[erlang-questions] improving the performance of regexp(regular expressions)

David Mitchell monch1962@REDACTED
Fri Jul 4 04:33:06 CEST 2008

Others are probably going to say this as well, but my experience with
Erlang is that it isn't great for regex.  It's great for a lot of
other things, but not regex (yet!).

Pre-R12B-3, I had a lot of success using pattern matches in situations
where my initial reaction was to use regex.  While it was a bit more
code, it was a lot easier to comprehend than regex code and, through
using a layer of fun() calls, it ran blazingly fast.  For the specific
project, I had to do a lot of (pattern matching|regex) *and* have it
run as quickly as possible; from a coding perspective, what I lost in
having to put together a bunch of pattern matches (in place of what
would have been a single regex in e.g. Perl), I got back many times
over in terms of performance in the finished product.

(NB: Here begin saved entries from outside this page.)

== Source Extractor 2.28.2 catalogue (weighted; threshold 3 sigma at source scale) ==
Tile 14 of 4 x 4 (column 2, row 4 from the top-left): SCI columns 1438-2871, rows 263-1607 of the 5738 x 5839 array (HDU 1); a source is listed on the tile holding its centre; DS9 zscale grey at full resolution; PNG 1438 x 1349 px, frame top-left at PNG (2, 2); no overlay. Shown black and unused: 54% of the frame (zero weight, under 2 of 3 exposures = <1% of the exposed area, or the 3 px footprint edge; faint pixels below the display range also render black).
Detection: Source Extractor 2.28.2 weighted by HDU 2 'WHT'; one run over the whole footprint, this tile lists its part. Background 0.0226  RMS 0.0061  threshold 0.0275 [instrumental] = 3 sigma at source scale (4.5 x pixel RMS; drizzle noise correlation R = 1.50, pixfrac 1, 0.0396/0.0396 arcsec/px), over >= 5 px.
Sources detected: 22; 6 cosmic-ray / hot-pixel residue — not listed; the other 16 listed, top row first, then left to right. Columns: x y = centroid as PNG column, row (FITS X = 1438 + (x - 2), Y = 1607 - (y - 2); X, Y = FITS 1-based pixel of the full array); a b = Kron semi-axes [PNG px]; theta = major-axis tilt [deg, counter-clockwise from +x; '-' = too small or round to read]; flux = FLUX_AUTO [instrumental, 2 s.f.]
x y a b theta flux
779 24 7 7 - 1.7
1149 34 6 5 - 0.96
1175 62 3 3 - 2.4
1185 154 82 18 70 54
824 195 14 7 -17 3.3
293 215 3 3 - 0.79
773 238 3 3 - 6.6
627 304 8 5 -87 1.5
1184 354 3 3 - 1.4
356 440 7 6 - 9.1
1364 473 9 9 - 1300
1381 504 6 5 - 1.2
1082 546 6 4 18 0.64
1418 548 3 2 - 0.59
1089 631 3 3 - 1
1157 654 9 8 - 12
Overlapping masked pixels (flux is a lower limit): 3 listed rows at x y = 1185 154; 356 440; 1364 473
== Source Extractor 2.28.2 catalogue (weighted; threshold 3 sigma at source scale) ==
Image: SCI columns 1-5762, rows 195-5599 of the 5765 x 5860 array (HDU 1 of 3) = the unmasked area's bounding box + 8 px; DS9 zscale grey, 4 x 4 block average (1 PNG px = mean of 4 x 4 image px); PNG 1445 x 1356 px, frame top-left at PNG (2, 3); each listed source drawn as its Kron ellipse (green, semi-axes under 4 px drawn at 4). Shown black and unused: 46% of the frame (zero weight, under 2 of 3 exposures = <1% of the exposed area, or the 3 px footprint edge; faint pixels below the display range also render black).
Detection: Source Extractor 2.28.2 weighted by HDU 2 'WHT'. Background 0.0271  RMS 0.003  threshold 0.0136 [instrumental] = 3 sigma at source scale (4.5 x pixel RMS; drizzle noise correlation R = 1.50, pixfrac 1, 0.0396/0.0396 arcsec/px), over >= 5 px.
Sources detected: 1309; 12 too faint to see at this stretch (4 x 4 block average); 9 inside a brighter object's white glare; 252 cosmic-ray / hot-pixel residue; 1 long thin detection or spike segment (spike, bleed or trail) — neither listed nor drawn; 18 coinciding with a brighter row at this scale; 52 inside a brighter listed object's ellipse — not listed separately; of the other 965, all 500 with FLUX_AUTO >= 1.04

Now that R12B-3 is here, I'll probably look at the re changes, but
I've now got some experience that tells me that regex isn't the be-all
and end-all of data parsing solutions.  If you've got the chance, you
might find it's worth looking at what you can do with pattern matching
in place of regex.


Dave M.

2008/7/1 Jesper Louis Andersen <jesper.louis.andersen@REDACTED>:
> 2008/7/1 chamila piyasena <tchamila@REDACTED>:
>> Hi all,
>> Is there a new implementation of regexp.erl or can anyone suggest a way to
>> improve the performance of the functionalities given in the regexp.erl
>> without using regexp library written in C.
> Seriously: Consider something else than regular expressions if it is
> possible. Some languages, most notably perl has used regular
> expressions extensively and thus has a pretty fast implementation of
> them. But usually you can easily write code without them. Maybe you
> can read the data in a more structured format, maybe you can
> pre-process the data into a simpler format or maybe you can skip parts
> of the data.
> Rather than trying to brute-force yourself through the mouse-hole, use
> the door in the wall ;)
> Regular expressions have their uses, but they indeed also have their abuses.